Closed rpwang closed 5 years ago
Hi @rpwang , This problem is quite difficult to fix, especially when assembling a highly heterozygous genome. The reason is that the contig level assembly contains a large proportion of chimeric contigs and collapsed regions (See our paper in Nature Plants; Sup Figure 30). One possible solution is to perform a synteny analysis between the the first partition and a reference genome. The chimeric scaffolds should be observed and you can manually correct the large group. If you have parental DNA sequences, the best way is to phase pacbio reads using CANU trio-binning and assemble the two genomes separately. It is still a big challenge to assemble the heterozygous diploid genome.

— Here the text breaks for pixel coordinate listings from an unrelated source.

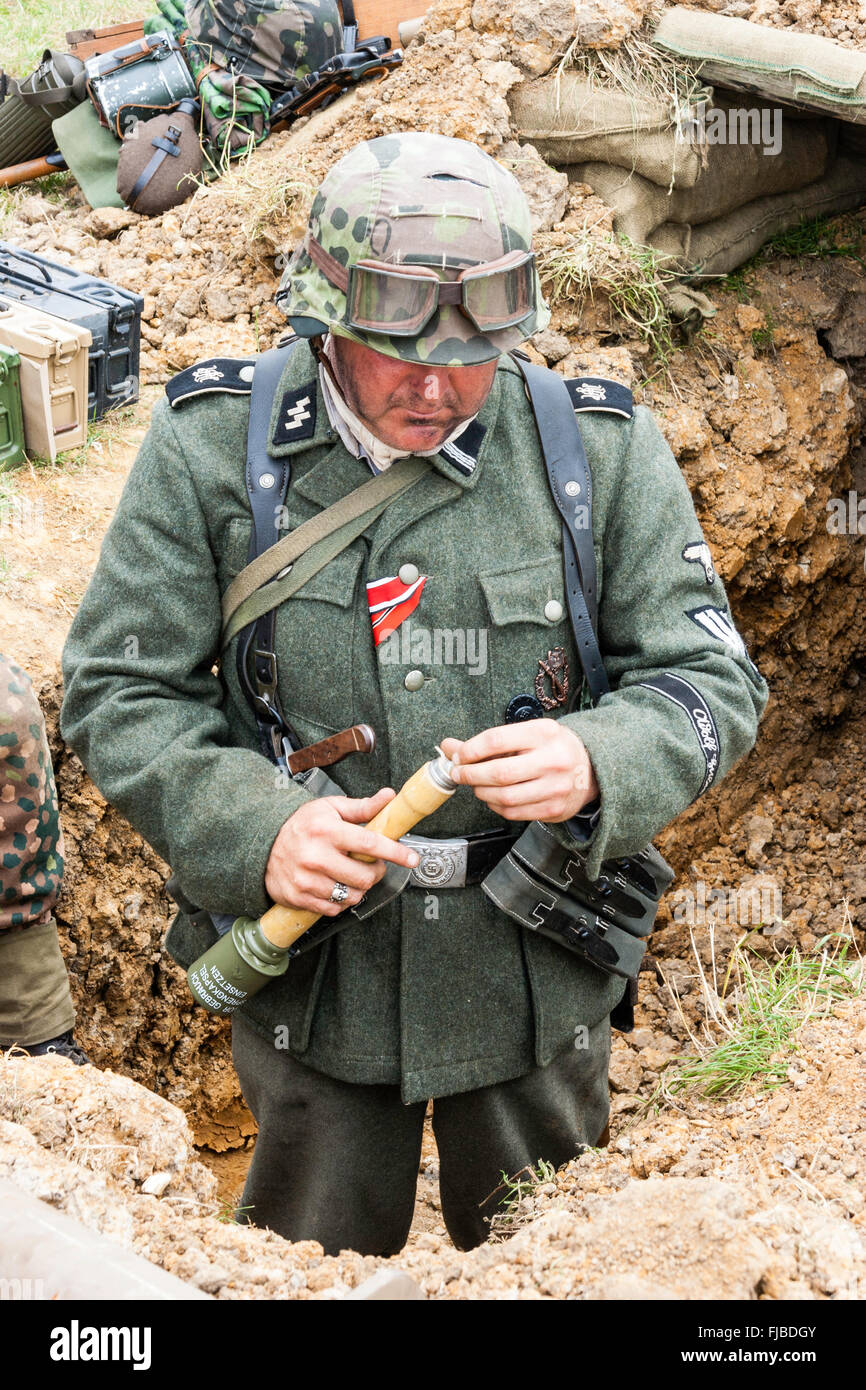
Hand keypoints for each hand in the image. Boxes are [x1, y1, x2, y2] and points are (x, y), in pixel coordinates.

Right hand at [265, 788, 419, 915]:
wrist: (262, 844)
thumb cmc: (302, 825)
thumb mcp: (330, 809)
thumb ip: (362, 807)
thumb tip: (389, 796)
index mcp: (327, 831)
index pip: (369, 844)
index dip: (395, 852)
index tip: (412, 858)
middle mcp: (315, 856)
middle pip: (364, 877)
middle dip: (376, 873)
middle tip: (372, 866)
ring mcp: (306, 879)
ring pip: (351, 896)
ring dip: (358, 889)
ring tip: (351, 876)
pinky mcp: (298, 897)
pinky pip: (333, 909)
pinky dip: (340, 901)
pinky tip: (334, 886)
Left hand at [440, 721, 598, 822]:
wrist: (591, 769)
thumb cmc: (553, 748)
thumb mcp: (526, 734)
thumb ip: (488, 742)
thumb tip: (449, 747)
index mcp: (544, 733)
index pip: (497, 740)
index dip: (470, 750)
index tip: (458, 755)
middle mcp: (552, 759)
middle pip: (499, 772)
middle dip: (470, 775)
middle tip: (459, 773)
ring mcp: (555, 787)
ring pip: (504, 797)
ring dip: (481, 792)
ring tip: (476, 785)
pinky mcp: (554, 809)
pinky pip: (514, 812)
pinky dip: (496, 806)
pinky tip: (493, 797)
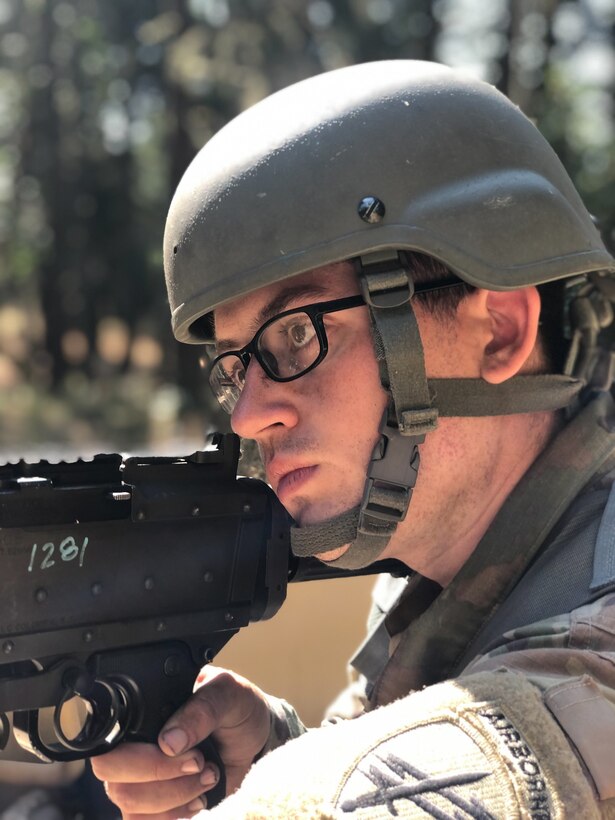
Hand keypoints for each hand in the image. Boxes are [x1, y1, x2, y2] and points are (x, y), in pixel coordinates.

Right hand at [91, 666, 272, 818]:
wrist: (254, 736)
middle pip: (112, 776)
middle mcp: (131, 745)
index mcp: (142, 712)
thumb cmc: (236, 707)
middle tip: (199, 763)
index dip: (141, 756)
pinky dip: (174, 815)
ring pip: (129, 803)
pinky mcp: (152, 804)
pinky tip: (199, 799)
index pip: (111, 740)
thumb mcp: (227, 694)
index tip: (186, 753)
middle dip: (160, 776)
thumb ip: (201, 710)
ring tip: (209, 774)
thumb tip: (168, 742)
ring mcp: (138, 777)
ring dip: (174, 796)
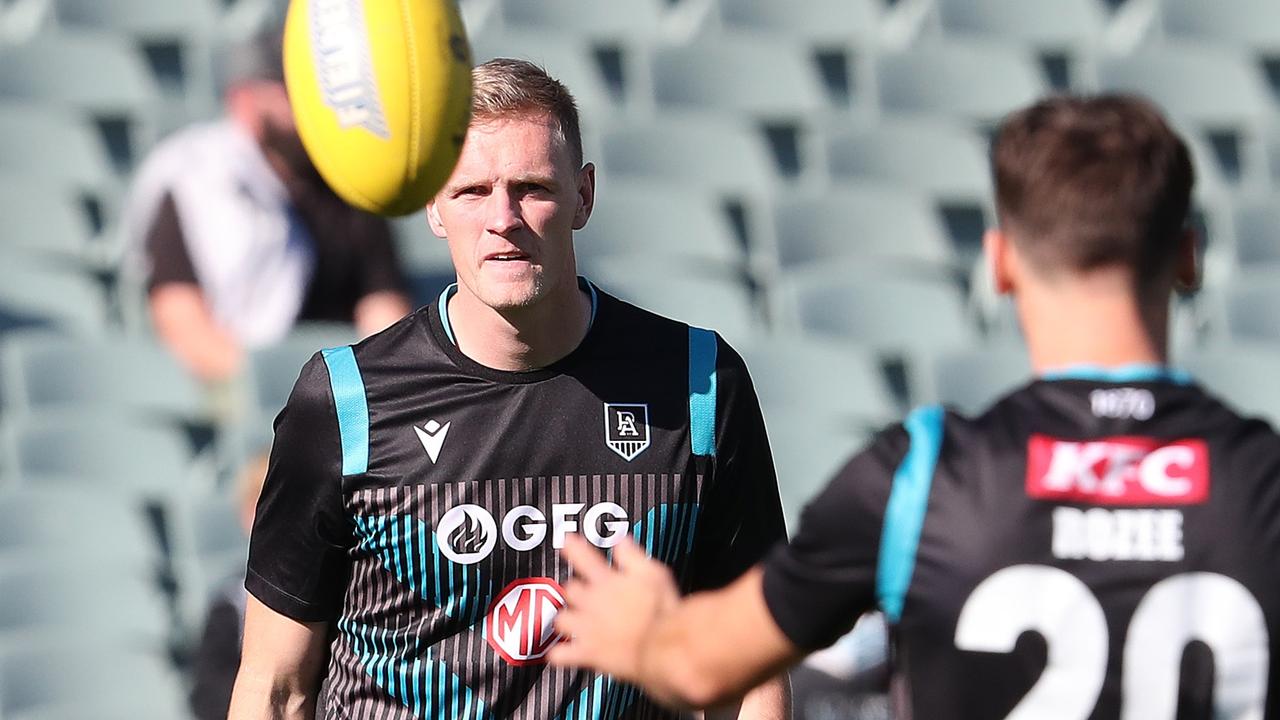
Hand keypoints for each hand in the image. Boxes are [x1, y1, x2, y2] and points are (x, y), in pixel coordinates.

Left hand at [548, 535, 678, 681]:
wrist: (664, 644)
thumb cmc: (664, 610)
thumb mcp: (655, 573)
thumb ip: (633, 556)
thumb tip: (621, 541)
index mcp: (608, 581)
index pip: (584, 558)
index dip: (573, 548)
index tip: (565, 541)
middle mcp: (593, 602)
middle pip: (570, 590)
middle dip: (575, 591)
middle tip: (584, 594)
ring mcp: (587, 627)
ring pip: (560, 620)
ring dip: (566, 620)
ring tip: (573, 623)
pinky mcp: (588, 652)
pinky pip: (562, 655)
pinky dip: (560, 655)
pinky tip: (561, 654)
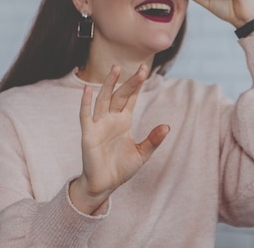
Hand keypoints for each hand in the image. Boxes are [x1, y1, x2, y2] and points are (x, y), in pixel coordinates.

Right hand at [69, 64, 169, 214]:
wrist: (104, 185)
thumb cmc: (121, 168)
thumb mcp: (142, 154)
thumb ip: (153, 140)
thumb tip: (167, 126)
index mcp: (123, 121)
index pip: (131, 98)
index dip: (137, 84)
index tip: (144, 69)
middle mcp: (111, 119)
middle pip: (120, 95)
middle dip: (129, 82)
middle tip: (140, 68)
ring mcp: (98, 124)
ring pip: (104, 99)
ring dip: (109, 84)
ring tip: (116, 69)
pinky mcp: (88, 134)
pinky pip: (85, 115)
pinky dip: (86, 102)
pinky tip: (88, 89)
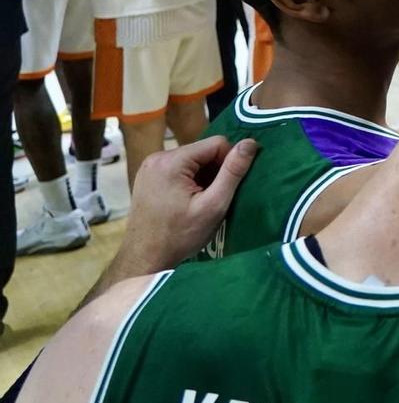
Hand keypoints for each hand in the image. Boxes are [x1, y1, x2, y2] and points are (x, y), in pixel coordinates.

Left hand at [117, 135, 258, 272]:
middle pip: (203, 151)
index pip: (217, 144)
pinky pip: (178, 167)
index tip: (227, 188)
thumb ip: (233, 172)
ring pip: (192, 159)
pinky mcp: (147, 176)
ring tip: (200, 201)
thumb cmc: (180, 236)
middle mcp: (157, 157)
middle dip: (215, 170)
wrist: (144, 259)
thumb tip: (251, 143)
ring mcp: (149, 166)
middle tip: (213, 198)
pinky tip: (187, 200)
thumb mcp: (213, 206)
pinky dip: (189, 179)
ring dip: (203, 176)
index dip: (229, 163)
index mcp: (172, 161)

We are still developing new phasing methods which incorporate mapping based strategy and assembly based approach to phase diploid genome.
Hi @tangerzhang ,
Thank you for your reply! I shall take your suggestion into my next approach.
Hi @tangerzhang ,
I am working on a highly heterozygous diploid genome. We used long reads in the assembly. The assembly reference has been corrected for miss assemblies. We mapped the HiC reads and then the ALLHiC results showed that more than 40% of all contigs were placed in the first partition. Can I somewhere in the log or intermediate files observe why that is happening? Do you have any suggestions how to fix this?